L’elemento originale del traduttore è la parola, non la proposizione. Quest’ultima è come il muro che si pone davanti alla lingua originale e la nasconde, mentre la letteralità (Wörtlichkeit), la corrispondenza parola per parola è come l’arcata, che sorregge lasciando vedere. Come l’unione di due frammenti non avviene secondo una logica arbitraria, ma in vista della ricostruzione di un’unità originaria, così la crescita non dà luogo a una qualsiasi forma in una qualsiasi direzione. La traduzione deve realizzare le virtualità insite nell’originale. E l’originale richiede una crescita e un completamento perché fin dall’inizio nasce colpevole, mancante.
Redimere nella propria quella pura lingtedua che è racchiusa in un’altra: o, prigioniera nell’opera, liberarla nella traduzione – è questo il compito del traduttore. […] Come la tangente tocca la circonferenza di sfuggita e in un solo punto, e come questo contatto sì, ma non il punto, le prescrive la sua legge, per cui essa continua all’infinito la sua via retta, così la traduzione tocca l’originale di sfuggita e solo nel punto infinitamente piccolo del senso, per continuare, secondo la legge della fedeltà, nella libertà del movimento linguistico, la sua propria via. (W. Benjamin, Il compito del traduttore, in Angelus novus, Einaudi, Torino, 1962, p. 50-51)
Il senso che l’originale esprime non deve essere ripetuto o riprodotto dalla traduzione – la circonferenza è già tracciata, a nulla serve rifarla – e tuttavia tale senso non può essere indifferente. Anzi, per la traduzione è legge da seguire rigorosamente e fedelmente, ma non in quanto contenuto determinato, bensì in quanto funzione di un rapporto, quello fra lingua e contenuto.
Intraducibilità e perfetta traducibilità
Più l’originale è piatto, uniforme, monotono, meno è traducibile: un testo in cui la lingua è mero strumento, dove ciò che conta è l’inteso e non il modo di intendere, non esige traduzione. A nessuna lingua vera si allude, allorché le due lingue si piegano indifferenti a trasmettere semplicemente un significato.
All’altro capo dell’intraducibilità c’è la traduzione: se per il testo solo tecnico non c’è traduzione a causa della preponderante presenza del comunicabile rispetto allo stile, per la traduzione la situazione è opposta. Qui l’inteso è solo sfiorato dalla lingua, come un’arpa eolica lo è dal vento. Così intesa, svincolata da ogni obbligo di comunicare un contenuto, la traduzione diventa un’impresa per molti versi terribile. In essa il senso sprofonda, viene risucchiato nel vortice delle lingue, nella profonda e irraggiungibile armonia che la traduzione evoca.

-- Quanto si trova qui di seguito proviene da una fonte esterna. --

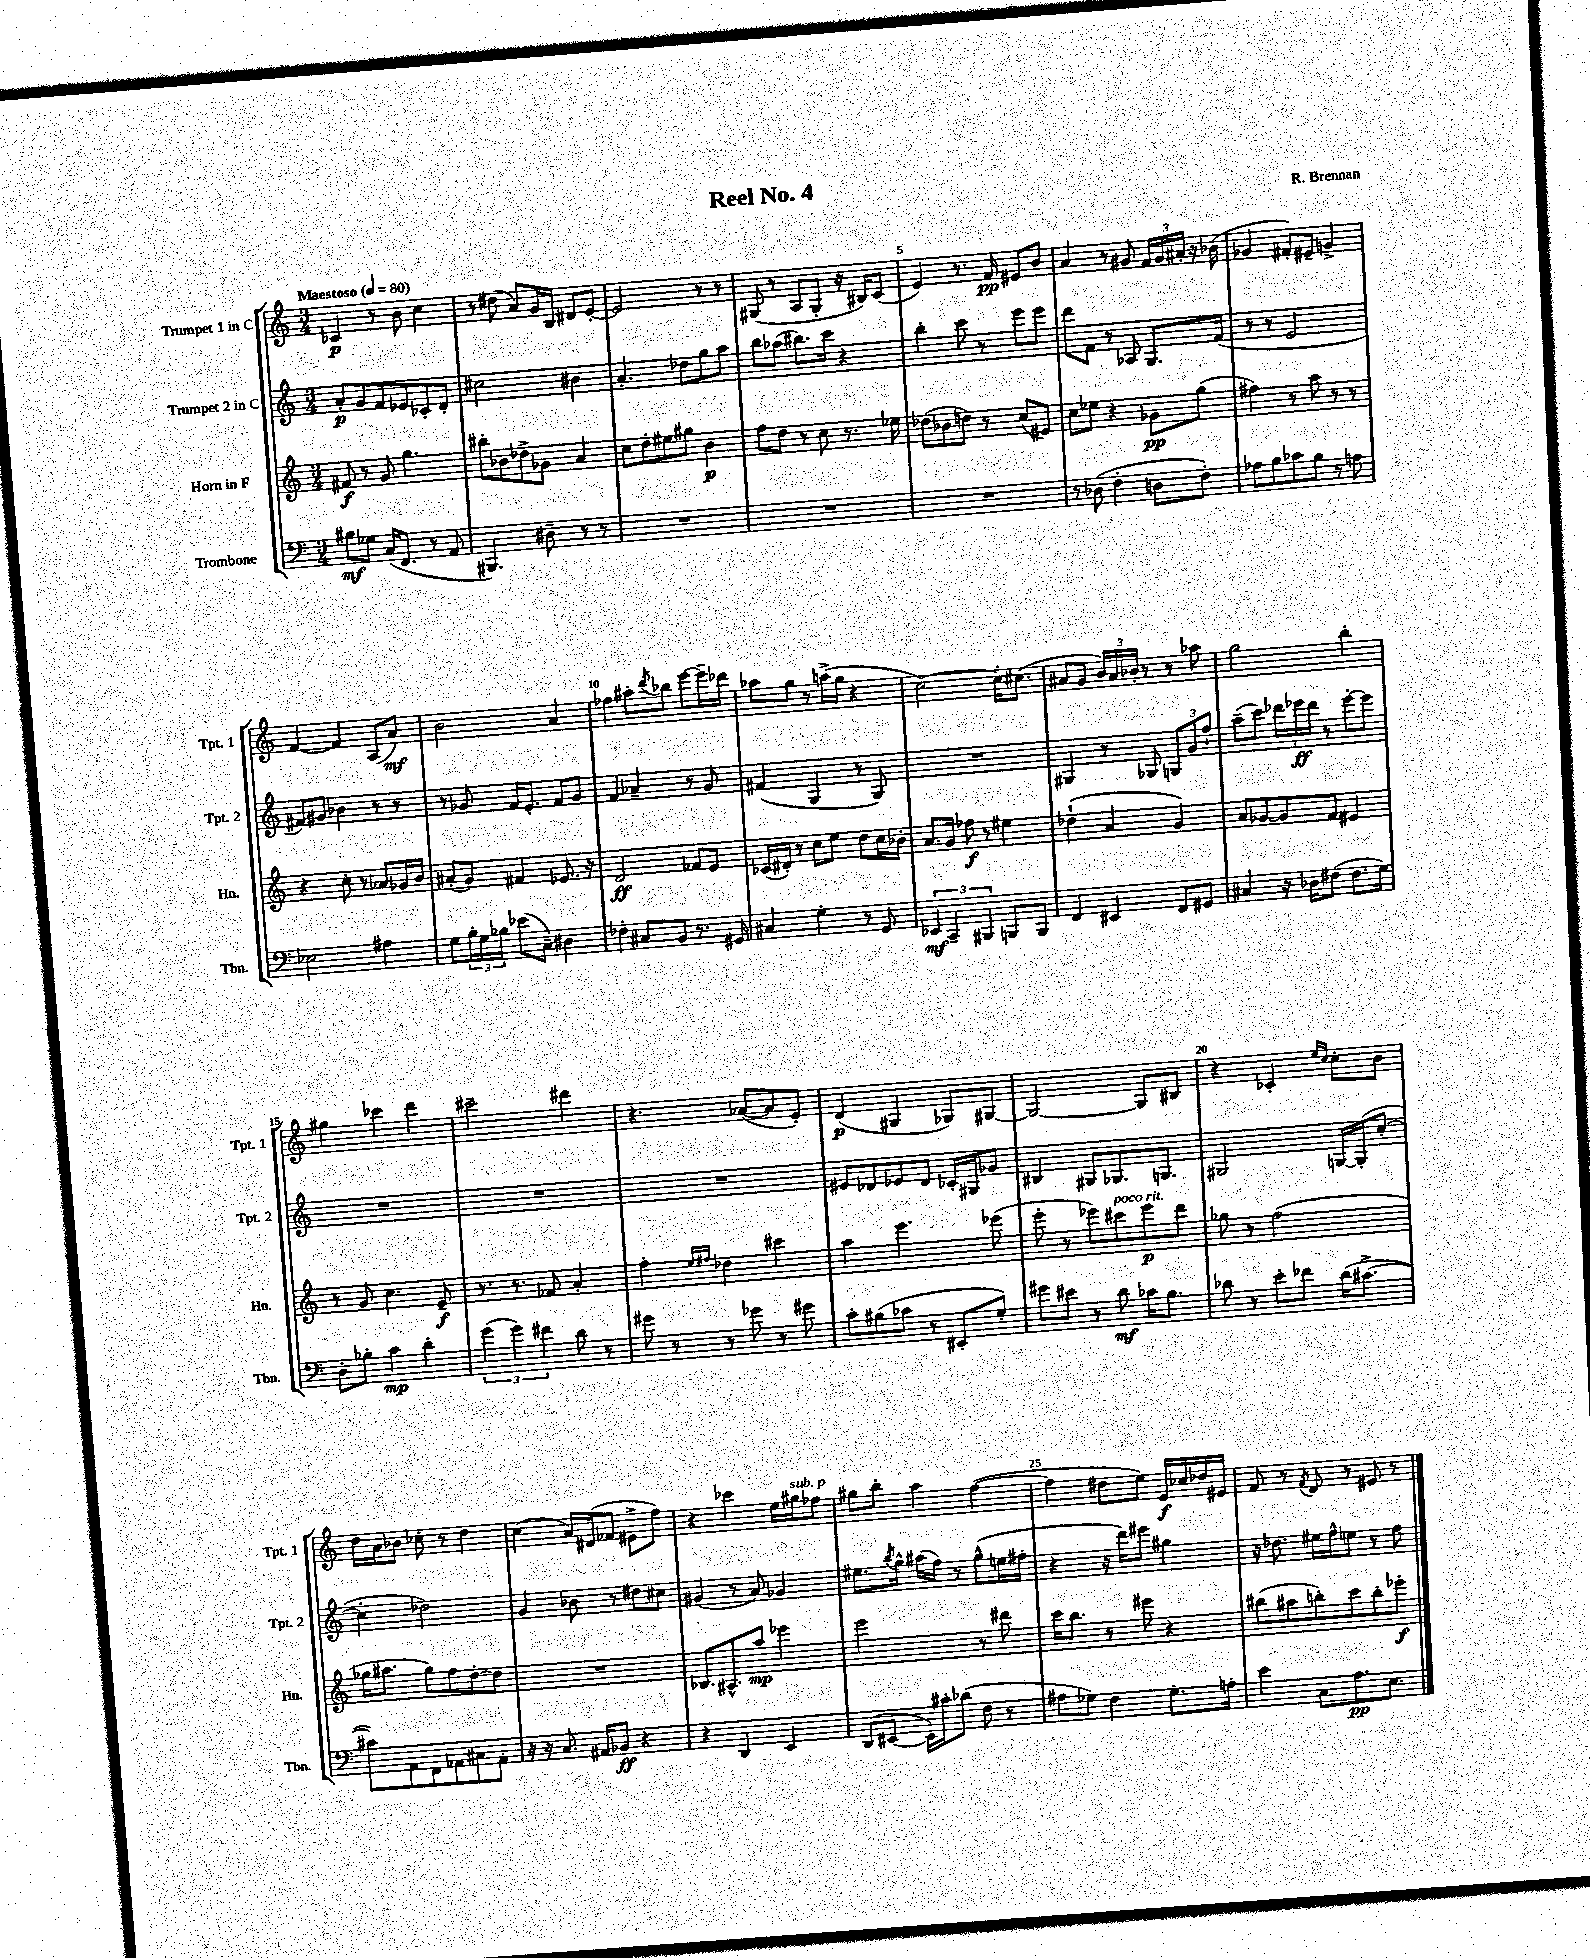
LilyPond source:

\header { title = "Reel No. 4" composer = "R. Brennan" }
<<
\new StaffGroup <<
\new Staff = "s0" \with { instrumentName = "Trumpet 1 in C" shortInstrumentName = "Tpt. 1" } {
    \clef treble \key c \major \numericTimeSignature \time 3/4 \tempo "Maestoso" 4 = 80
    ces'4\p r8 b'8 c''4 |
    r8 dis''8( a'8) g'16 b16 dis'8 e'8~-. |
    e'2 r8 r8 |
    gis8( r8 a8 gis8-. r16 bis16) c'8( |
    e'4) r8. f'16\pp eis'8 b'8 |
    a'4 r8 gis'8 \tuplet 3/2 { f'16 gis'16 ais'16-. } r16 bes'16( |
    ges'4 fis'8-.) eis'8-- g'4-> |
    f'4~ f'4 a8( a'8\mf) |
    b'2 a'4 |
    fes''4 ais''8-. \acciaccatura { d'''8 } bes''8 e'''8~ e'''16-- des'''16 |
    aes''8 g''8 r8 a''16->( g''16 r4 |
    c''2~) c''16-. cis''8.( |
    ais'8 g'8 \tuplet 3/2 { b'16) ais'16 bes'16-. } r8 r8 aes''8 |
    g''2 b''4-. |
    gis''4 ces'''4 d'''4 |
    cis'''2-- dis'''4 |
    r4. aes'8~( aes'8 e'8-.) |
    d'4\p( gis4 ges8) gis8~ |
    gis2~ gis8 bis8 |
    r4 ces'4-. \grace { e''16 c''16 } c''8-. b'8 |
    d''16 a'16 bes'8 ces''8-. r8 d''4 |
    c''4( a'16) dis'16( fes'8 eis'8-> f''8) |
    r4 ces'''4 e''16 gis''16^\markup { \italic "sub. p" } fes''8 |
    gis''8 b''8-. a''4 f''4~( |
    f''4 dis''8 e''8) e'16\f ces''16 des''16 eis'16 |
    f'8 r8 \acciaccatura { f'8 } d'8 r8 eis'8 r8 \bar "|." |
}
\new Staff = "s1" \with { instrumentName = "Trumpet 2 in C" shortInstrumentName = "Tpt. 2" } {
    \clef treble \key c \major \numericTimeSignature \time 3/4
    a'8-.\p g'8 f'8 ees'8 ces'8-. d'8-. |
    cis''2 bis'4 |
    a'4.-. des''8 g''8 a''8 |
    b''8 aes''8( bis''8.) c'''16 r4 |
    b''4-. c'''8 r8 e'''8 e'''8 |
    d'''8 f'8 r8 aes8 g8. f'16( |
    r8 r8 e'2 |
    fis'8) gis'8 bes'4 r8 r8 |
    r8 ges'8 f'16 e'8.-. f'8 ges'8 |
    f'4 aes'4-- r8 g'8 |
    fis'4( g4 r8 g8) |
    R2. |
    gis4 r8 ges8 \tuplet 3/2 { g8 g'8 f''8-! } |
    a''8--( c'''8) \tuplet 3/2 { des'''16 ees'''16\ff des'''16 } r8 ees'''8~-. ees'''8 |
    R2. |
    R2. |
    R2. |
    eis'8 des'8 ees'8 des'8 ces'16-. gis16 ges'8 |
    bis4 gis8 ges8. g8. |
    gis2 g16~ g16-.( c''8~-. |
    c''4-. des''2) |
    g'4 bes'8 r8 dis''8 cis''8 |
    gis'4( r8 a'8) ges'4 |
    eis''8. \acciaccatura { b''8 } g''16-^ ais''16( f''16) r8 g''8-^( e''16 fis''16-. |
    r4 r16 d'''16) eis'''8 gis''4 |
    r16 des''8. eis''16 f''16-^ e''8 r8 f''8 \bar "|." |
}
\new Staff = "s2" \with { instrumentName = "Horn in F" shortInstrumentName = "Hn." } {
    \clef treble \key c \major \numericTimeSignature \time 3/4
    fis'8\f r8 g'8 g''4. |
    bis''8-. bes'8 des''8-> ges'8 a'4 |
    c''8 d''8-. eis''8 gis''8 b'4\p |
    f''8 d''8 r8 c''8 r8. ees''16 |
    des''8( bes'8 d''8) r8 c''8( eis'8) |
    c''8 ees''8 r4 ges'8\pp g''8( |
    fis''4) r8 a''8 r8 r8 |
    r4 c''8-. r8 aes'8 ges'16 b'16 |
    ais'8-.( g'8) fis'4 ees'8. r16 |
    d'2\ff fes'8 e'8 |
    ces'16( dis'16-.) r8 c''8 e''8 d''8 c''16 bes'16-. |
    a'8. g'16 fes''8\f r8 eis''4 |
    des''4-!( a'4 g'4) |
    a'8 ges'8~ ges'8 f'8 eis'4 |
    r8 g'8 c''4. e'8--\f |
    r8. r8. fes'8 a'4-. |
    f''4-. \grace { e''16 fis''16 } des''4 cis'''4 |
    a''4 e'''4. ees'''8( |
    e'''8-. r8 ees'''8) cis'''8^\markup { \italic "poco rit." } ees'''8\p d'''8 |
    ges''8 r8 f''2( |
    ges''16 ais''8. ges''8) f''8 d''8~-. d''8 |
    R2. |
    bes8. ais8.-^ a''8\mp ees'''4 |
    e'''2 r8 dis'''8 |
    c'''16 b''8. r8 eis'''8 r4 |
    bis''8( ais''8 b''8-.) c'''8 b''8-. ees'''8-.\f \bar "|." |
}
\new Staff = "s3" \with { instrumentName = "Trombone" shortInstrumentName = "Tbn." } {
    \clef bass \key c \major \numericTimeSignature \time 3/4
    bis8\mf ges8 c16( f,8. r8 a,8 |
    bis,,4.) dis8-- r8 r8 |
    R2. |
    R2. |
    R2. |
    r8 des8( f4-. d8 f8-.) |
    aes8 b8 ces'8 b8 r8 a8 |
    ees2 ais4 |
    g8 \tuplet 3/2 { b16-. g16 bes16 } ees'8( c8--) dis4 |
    fes4-. cis8 b,8 r8. gis,16 |
    cis4 g4-. r8 g,8 |
    \tuplet 3/2 { ees,4\mf c,4-- bis,,4 } b,,8 b,,8 |
    f,4 eis,4 f,8 gis,8 |
    cis4 r16 des16 fis8( fis8. g16) |
    d8-. bes8-. c'4\mp d'4-. |
    \tuplet 3/2 { g'4( g'4) fis'4 } d'8 r8 |
    gis'8 r8 r8 ges'8 r8 gis'8 |
    c'8-. bis8( ces'8 r8 eis,8-. g8-.) |
    gis'8 eis'8 r8 d'8\mf ces'16 b8. |
    des'8 r8 e'8-. fes'8 des'16( cis'8.~-> |
    cis'8) a,8 f,8 aes,8 cis8 aes,8-. |
    r16 r16 c8. ais,16 bes,8\ff r4 |
    r4 d,4 e,4 |
    d,8( eis,8~ eis,16) cis'16-. des'8( f8 r8 |
    ais8 ges8) f4 ges8.-. a16-. |
    e'4 c8 a8.\pp e8. \bar "|." |
}
>>
>>
\layout { \context { \Score \override BarNumber.break-visibility = ##(#f #t #t) barNumberVisibility = #(every-nth-bar-number-visible 5) } }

Le traduzioni da Sofocle furono l’ultima opera di Hölderlin. In esse il senso precipita di abisso in abisso, fino a rischiare di perdersi in profondità linguistiche senza fondo. C’è bensì un arresto, ma nessun testo lo concede all’infuori del sacro, in cui il senso ha cessato di essere lo spartiacque fra il fiume della lingua e quello della rivelazione. (W. Benjamin, Il compito del traduttore, in Angelus novus, Einaudi, Torino, 1962, p. 51)
Il testo sacro
Nel sacro, nella sua lettera, è la vera lingua, senza alcuna mediazione del senso, senza alcuna relazione fuori di sé, che parla. Il testo sacro, è già vera lingua nell’originale, lettera e senso a un tempo, lingua che non esprime nulla fuori di se stessa, perciò è per sua natura immediatamente traducibile. E se ciò che conta non è l’inteso, ma la lingua in quanto modo di intendere, sarà la versione interlineare del testo sacro, parola per parola, l’archetipo di ogni traduzione.